Retype the line with "shock, the expression of the" in it, then each line after it to the end of the data, word for word.

Data for this exercise:

⟨

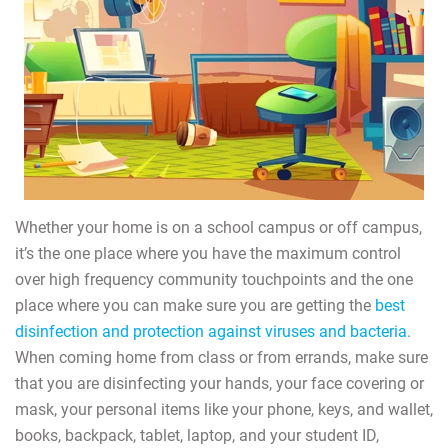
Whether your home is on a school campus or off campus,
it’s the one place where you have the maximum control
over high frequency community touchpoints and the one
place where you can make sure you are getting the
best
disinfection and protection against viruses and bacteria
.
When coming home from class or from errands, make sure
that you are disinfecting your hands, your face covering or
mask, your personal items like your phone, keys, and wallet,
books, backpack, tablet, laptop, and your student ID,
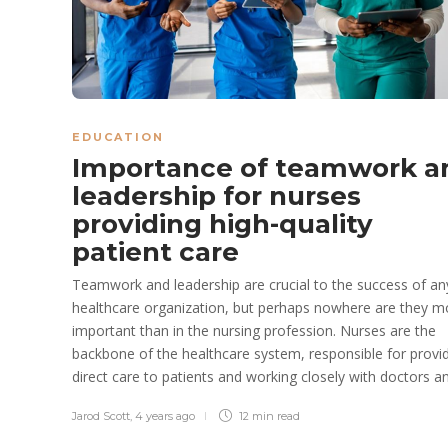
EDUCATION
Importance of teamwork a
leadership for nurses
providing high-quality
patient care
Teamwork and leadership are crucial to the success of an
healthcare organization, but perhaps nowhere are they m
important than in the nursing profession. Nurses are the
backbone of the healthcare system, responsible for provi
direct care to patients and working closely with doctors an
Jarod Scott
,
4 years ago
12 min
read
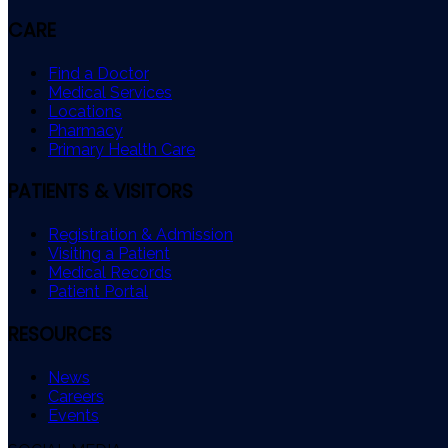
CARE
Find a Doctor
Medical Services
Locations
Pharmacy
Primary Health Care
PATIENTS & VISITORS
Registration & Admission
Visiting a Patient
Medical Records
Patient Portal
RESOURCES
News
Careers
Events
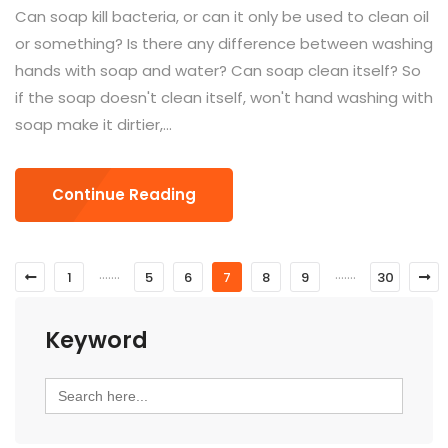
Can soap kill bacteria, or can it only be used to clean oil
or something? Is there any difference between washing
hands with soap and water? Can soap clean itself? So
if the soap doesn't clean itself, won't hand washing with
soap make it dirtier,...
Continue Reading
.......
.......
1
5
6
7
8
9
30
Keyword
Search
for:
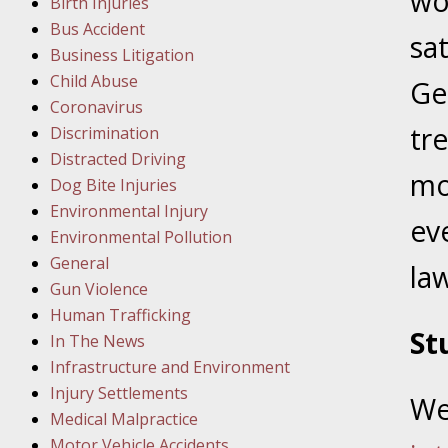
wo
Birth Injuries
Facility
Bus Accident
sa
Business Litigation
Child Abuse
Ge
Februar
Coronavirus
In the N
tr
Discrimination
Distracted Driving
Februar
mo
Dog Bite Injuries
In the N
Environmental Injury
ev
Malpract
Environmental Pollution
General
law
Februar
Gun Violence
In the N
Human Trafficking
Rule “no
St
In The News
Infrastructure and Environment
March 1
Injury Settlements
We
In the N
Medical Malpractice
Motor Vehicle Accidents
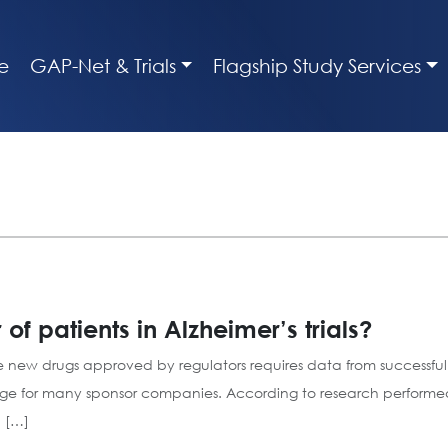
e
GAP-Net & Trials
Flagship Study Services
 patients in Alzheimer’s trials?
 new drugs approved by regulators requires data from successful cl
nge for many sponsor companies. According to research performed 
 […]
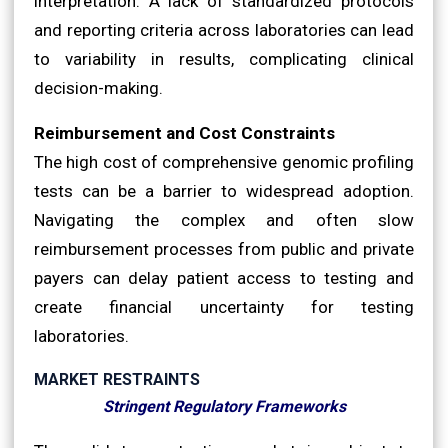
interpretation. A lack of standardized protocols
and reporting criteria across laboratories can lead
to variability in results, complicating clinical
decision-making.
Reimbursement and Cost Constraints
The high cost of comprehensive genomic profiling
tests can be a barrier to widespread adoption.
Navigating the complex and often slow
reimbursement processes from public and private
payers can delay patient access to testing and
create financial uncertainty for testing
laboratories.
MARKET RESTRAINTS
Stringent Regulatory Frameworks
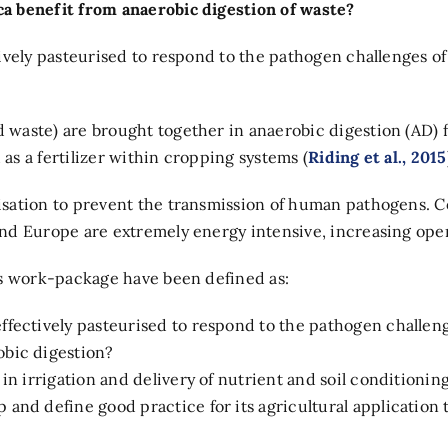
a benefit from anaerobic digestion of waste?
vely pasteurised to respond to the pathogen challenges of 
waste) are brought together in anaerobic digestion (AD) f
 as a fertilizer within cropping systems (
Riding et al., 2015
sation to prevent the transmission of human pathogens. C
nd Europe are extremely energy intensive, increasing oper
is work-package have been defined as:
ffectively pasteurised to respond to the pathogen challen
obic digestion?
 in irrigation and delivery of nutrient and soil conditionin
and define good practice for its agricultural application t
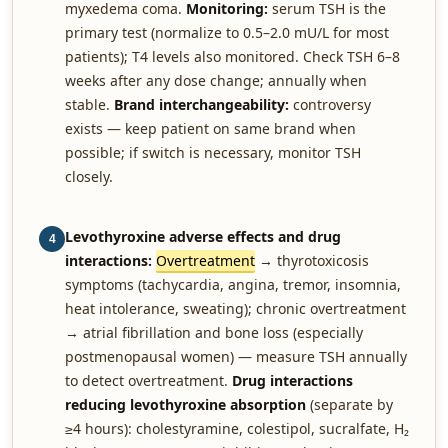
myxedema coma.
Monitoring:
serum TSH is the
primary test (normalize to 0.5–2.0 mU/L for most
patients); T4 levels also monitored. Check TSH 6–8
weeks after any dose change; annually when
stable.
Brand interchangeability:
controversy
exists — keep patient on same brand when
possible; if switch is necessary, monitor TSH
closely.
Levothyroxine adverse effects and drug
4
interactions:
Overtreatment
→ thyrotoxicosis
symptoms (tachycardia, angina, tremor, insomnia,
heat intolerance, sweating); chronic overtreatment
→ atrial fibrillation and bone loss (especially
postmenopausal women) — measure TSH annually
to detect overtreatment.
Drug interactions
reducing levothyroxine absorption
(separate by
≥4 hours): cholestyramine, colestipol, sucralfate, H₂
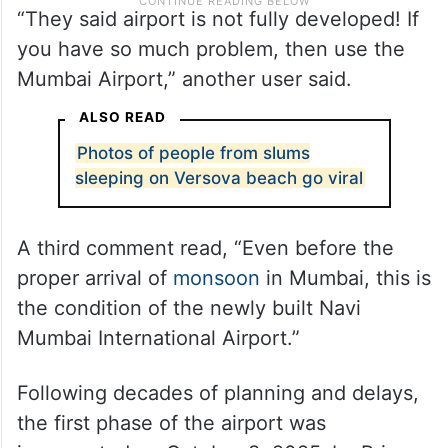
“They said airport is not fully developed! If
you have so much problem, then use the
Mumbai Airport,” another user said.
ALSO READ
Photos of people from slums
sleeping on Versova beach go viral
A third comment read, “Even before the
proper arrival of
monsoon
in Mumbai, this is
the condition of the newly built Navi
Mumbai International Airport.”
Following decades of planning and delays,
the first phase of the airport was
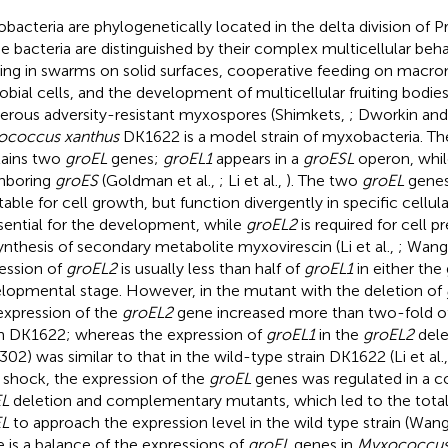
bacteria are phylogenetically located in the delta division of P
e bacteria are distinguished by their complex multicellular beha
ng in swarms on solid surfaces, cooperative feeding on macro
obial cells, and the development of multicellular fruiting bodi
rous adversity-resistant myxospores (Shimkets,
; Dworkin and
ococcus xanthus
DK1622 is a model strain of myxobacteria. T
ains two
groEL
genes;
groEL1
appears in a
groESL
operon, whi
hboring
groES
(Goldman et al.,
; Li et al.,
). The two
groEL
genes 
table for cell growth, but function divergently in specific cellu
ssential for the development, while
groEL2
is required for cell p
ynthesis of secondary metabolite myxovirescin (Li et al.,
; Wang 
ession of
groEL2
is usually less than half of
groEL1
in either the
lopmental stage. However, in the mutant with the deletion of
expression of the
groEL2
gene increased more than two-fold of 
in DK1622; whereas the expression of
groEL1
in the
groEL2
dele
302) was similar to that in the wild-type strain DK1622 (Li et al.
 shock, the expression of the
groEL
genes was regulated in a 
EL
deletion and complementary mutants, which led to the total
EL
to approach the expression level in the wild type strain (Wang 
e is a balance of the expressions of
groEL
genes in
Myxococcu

⟩

Solution to the exercise:
 shock, the expression of the
groEL
genes was regulated in a 
EL
deletion and complementary mutants, which led to the total
EL
to approach the expression level in the wild type strain (Wang 
e is a balance of the expressions of
groEL
genes in
Myxococcu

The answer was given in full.